Article VI of BP Capital America’s Bylaws currently provides:
“Section 6.1. Right to Indemnification. Subject to the provisions of this Article VI, the corporation shall indemnify and hold harmless to the fullest extent permitted by applicable law any person (or the legal representative of any such person) who meets the following qualifications under this Section 6.1 (“Indemnitee”):
A. the person was or is a party to, or has been threatened to be made a party to, or is otherwise involved in, any action, suit, or proceeding, whether civil, criminal, administrative, or investigative, other than actions (or a part thereof) commenced by that person but not authorized in writing in advance by the Board of Directors of the corporation (a “Proceeding”); and
B. the Proceeding involves the person because such person (i) is or was a director, officer, or employee of the corporation or any of its direct or indirect subsidiaries (any such entity an “Employing Company”), or (ii) while a director, officer or employee of an Employing Company such person is or was serving at the request of an Employing Company as a director, officer, employee, or agent of another corporation, limited liability company, partnership, joint venture, trust, enterprise, or nonprofit entity, including service with respect to employee benefit plans; and
C. the person has complied with the standard of conduct for indemnification provided by applicable state corporate law, for example as set forth in Section 145 of the General Corporation Law of Delaware as of the date of the adoption of this by-law, and has acted in a manner reasonably believed to be within the scope of authority conferred on him or her by the Employing Company.
Section 6.2. Scope of Indemnification. To the fullest extent permitted by applicable law as in effect from time to time, the indemnity granted under this Article VI shall be against all liabilities, losses and expenses reasonably incurred by an Indemnitee in a Proceeding, including reasonable attorneys’ fees.
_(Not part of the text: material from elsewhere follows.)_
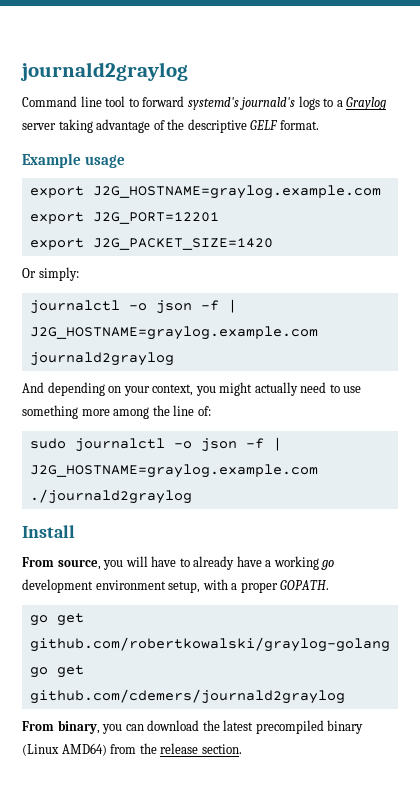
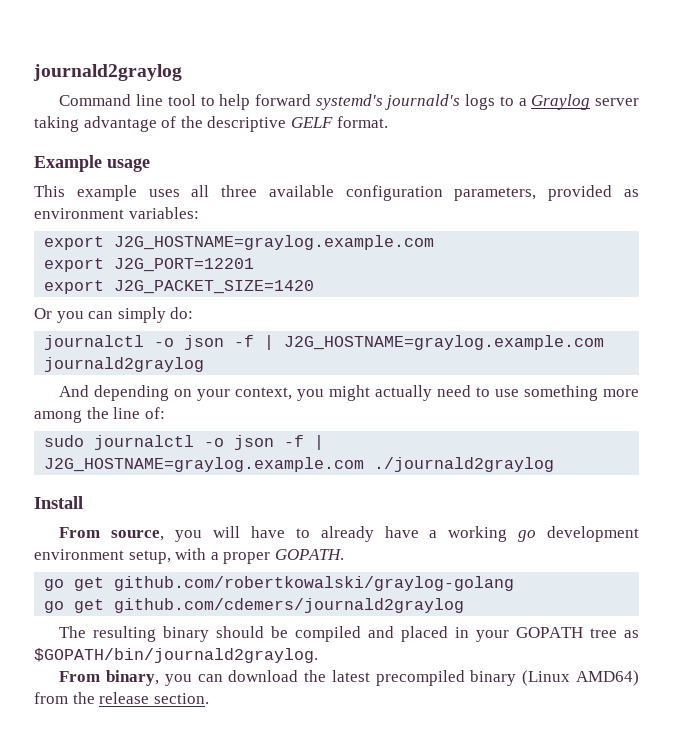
(139, 102) none -> [219,94,251,110] help
(126, 161) none -> [34,185,639,201] [34,207,199,219] // This example uses all three available configuration parameters, provided as environment variables:
[38,267,79,281] simply: -> [56,307,194,323] you can simply do:
(345, 696) none -> [59,626,639,642] [34,648,318,663] // The resulting binary should be compiled and placed in your GOPATH tree as $GOPATH/bin/journald2graylog.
Section 6.3. Prepayment of Expenses. In connection with any Proceeding and before its final disposition, to the fullest extent not prohibited by applicable law the corporation will pay the expenses (including reasonable attorneys’ fees) incurred by the Indemnitee, provided, however, that such payment of expenses before the final disposition of the Proceeding will be made only if the following conditions are met:
A. the Indemnitee affirms to the corporation in writing that such person has complied with the standard of conduct for indemnification cited in Section 6.1.C. and agrees to repay all amounts advanced if it should ultimately be determined that the Indemnitee is not entitled to be indemnified under this Article VI or otherwise; and
B. in the event that (i) the Indemnitee declines the corporation’s offer of joint legal representation or (ii) the corporation does not offer joint legal representation, then as a condition of any payment of attorney fees under this Section 6.3, the attorney(s) retained by the Indemnitee must be reasonably acceptable to the corporation with written notice of same to the Indemnitee.
Section 6.4. Claims and Demand Actions. If the Indemnitee makes a written demand on the corporation for indemnification or advancement of expenses in compliance with this Article VI, and the demand is not paid in full within thirty (30) days after the corporation receives the demand, the Indemnitee may sue the corporation to recover the unpaid amount of such demand (“Demand Action”). If the Demand Action is successful in whole or in part, the Indemnitee will be entitled to recover the reasonable expenses incurred in prosecuting the Demand Action, including reasonable attorney’s fees so incurred. In any such Demand Action the corporation bears the burden of proving that the Indemnitee is not entitled to the requested indemnification or advancement of expenses under this Article VI and applicable law.
Section 6.5. Nonexclusivity of Rights. Except as limited by Section 6.6, the rights conferred on any Indemnitee by this Article VI shall: (i) not be exclusive of any other rights which such Indemnitee may have or hereafter acquire under any statute, provision of the Certificate of Incorporation, these By -laws, agreement, vote of stockholders or disinterested directors or otherwise; (ii) continue as to a person who has ceased to be a director, officer or employee; and (iii) inure to the benefit of the heirs, executors and administrators of such person.